Мокрые от пота, помятые и взъерошенные, любовники несколько секунд молча смотрели друг на дружку. То, что началось с внезапного признания и переросло в жаркие объятия, завершилось сценой из дешёвой комедии — по крайней мере так ощущал происходящее человек. Принцесса кое-как слезла с постели, сделала несколько запинающихся шагов в сторону ванной, а в следующую секунду Анон ощутил, что его окружила волшебная аура.
— Что за?.. — удивлённо произнёс он, глядя на обернувшуюся в его сторону Селестию.
— Мне очень хочется поваляться с тобой в постели, — хихикнула та, — но нам обоим просто необходимо принять душ! — и с этими словами она подняла человека в воздух и потянула вслед за собой в ванную комнату.
Улыбнувшись, Анон протянул руку сквозь волшебный ореол и погладил её по плечу, потом обернулся к разгромленной постели, скользнул взглядом по прикрытому шторами окну, сквозь которое в комнату пробивался яркий солнечный луч… и удивлённо захлопал глазами. Даже в том расслабленно-счастливом состоянии, в котором пребывал его мозг, мужчина осознал неправильность происходящего.

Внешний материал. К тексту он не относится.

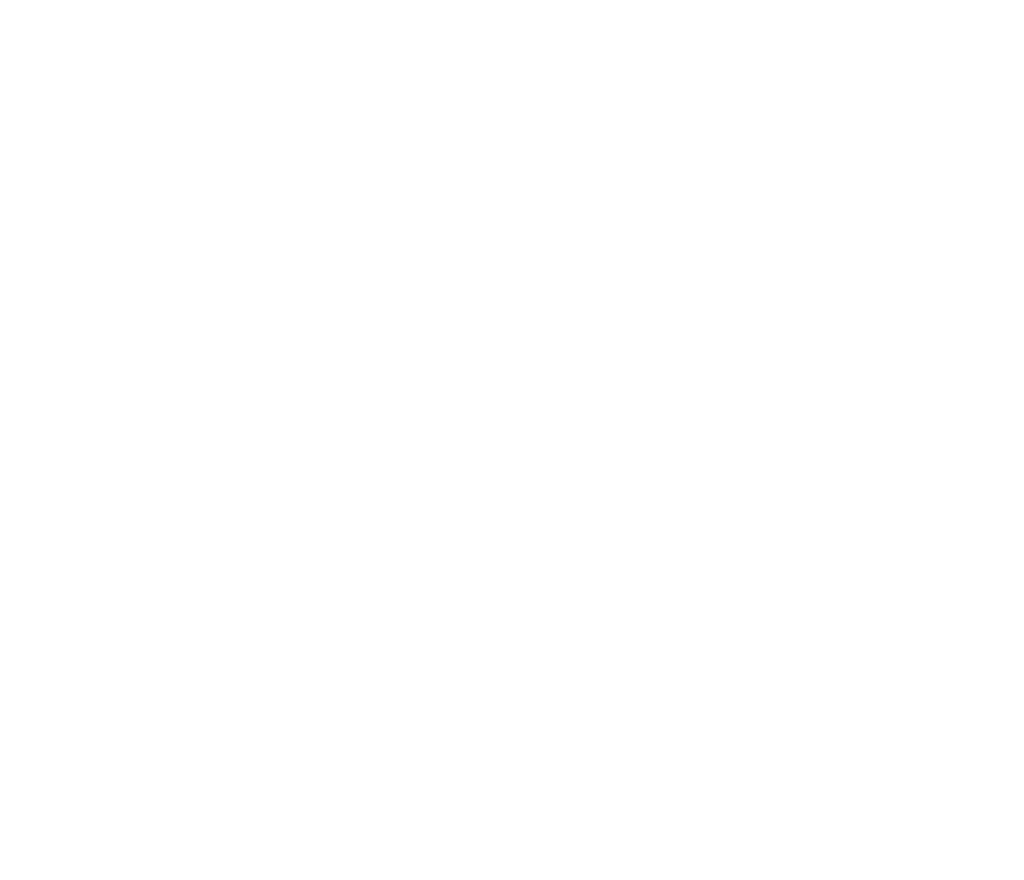
<source format=kicad_pcb>
(kicad_pcb
	(version 20241229)
	(generator "pcbnew")
	(generator_version "9.0")
	(general
		(thickness 1.6)
		(legacy_teardrops no)
	)
	(paper "A4")
	(layers
		(0 "F.Cu" power)
		(2 "B.Cu" power)
		(9 "F.Adhes" user "F.Adhesive")
		(11 "B.Adhes" user "B.Adhesive")
		(13 "F.Paste" user)
		(15 "B.Paste" user)
		(5 "F.SilkS" user "F.Silkscreen")
		(7 "B.SilkS" user "B.Silkscreen")
		(1 "F.Mask" user)
		(3 "B.Mask" user)
		(17 "Dwgs.User" user "User.Drawings")
		(19 "Cmts.User" user "User.Comments")
		(21 "Eco1.User" user "User.Eco1")
		(23 "Eco2.User" user "User.Eco2")
		(25 "Edge.Cuts" user)
		(27 "Margin" user)
		(31 "F.CrtYd" user "F.Courtyard")
		(29 "B.CrtYd" user "B.Courtyard")
		(35 "F.Fab" user)
		(33 "B.Fab" user)
		(39 "User.1" user)
		(41 "User.2" user)
		(43 "User.3" user)
		(45 "User.4" user)
	)
	(setup
		(pad_to_mask_clearance 0)
		(allow_soldermask_bridges_in_footprints no)
		(tenting front back)
		(pcbplotparams
			(layerselection 0x00000000_00000000_55555555_5755f5ff)
			(plot_on_all_layers_selection 0x00000000_00000000_00000000_00000000)
			(disableapertmacros no)
			(usegerberextensions no)
			(usegerberattributes yes)
			(usegerberadvancedattributes yes)
			(creategerberjobfile yes)
			(dashed_line_dash_ratio 12.000000)
			(dashed_line_gap_ratio 3.000000)
			(svgprecision 4)
			(plotframeref no)
			(mode 1)
			(useauxorigin no)
			(hpglpennumber 1)
			(hpglpenspeed 20)
			(hpglpendiameter 15.000000)
			(pdf_front_fp_property_popups yes)
			(pdf_back_fp_property_popups yes)
			(pdf_metadata yes)
			(pdf_single_document no)
			(dxfpolygonmode yes)
			(dxfimperialunits yes)
			(dxfusepcbnewfont yes)
			(psnegative no)
			(psa4output no)
			(plot_black_and_white yes)
			(sketchpadsonfab no)
			(plotpadnumbers no)
			(hidednponfab no)
			(sketchdnponfab yes)
			(crossoutdnponfab yes)
			(subtractmaskfromsilk no)
			(outputformat 1)
			(mirror no)
			(drillshape 1)
			(scaleselection 1)
			(outputdirectory "")
		)
	)
	(net 0 "")
	(zone
		(net 0)
		(net_name "")
		(layers "F.Cu" "B.Cu")
		(uuid "3720b507-b8f8-4ece-85a8-7b19fe7a21ca")
		(hatch none 0.5)
		(connect_pads
			(clearance 0.5)
		)
		(min_thickness 0.25)
		(filled_areas_thickness no)
		(fill
			(thermal_gap 0.5)
			(thermal_bridge_width 0.5)
			(island_removal_mode 1)
			(island_area_min 10)
		)
		(polygon
			(pts
				(xy 120.5 34.5) (xy 227.5 34) (xy 227.5 126) (xy 120.5 126)
			)
		)
	)
	(embedded_fonts no)
)

</source>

— Смотри, солнце… — удивлённо произнёс он, потыкав рукой в бок своей подруги, и указал в сторону окна.
— Сол… — запнулась Селестия, внезапно осознав, на что именно указывал человек.
Потеряв контроль над телекинезом (и не заметив раздавшегося тут же глухого «бум!»), она с выпученными глазами и отвисшей челюстью глядела в сторону окна, торопливо нащупывая в мозгу своё заклинание для управления дневным светилом. Что она натворила?! За все века с ней такое случалось лишь один раз, да и было это в те далёкие времена, когда она была юной, легковозбудимой и страстной кобылкой…
— Похоже, случилось что-то неподобающее… — протянул Анон, поднимаясь на ноги и потирая ушибленную задницу.
— Луна меня прибьёт, — ответила принцесса, торопливо заталкивая солнце за горизонт.
Ласковые руки человека обняли её за шею.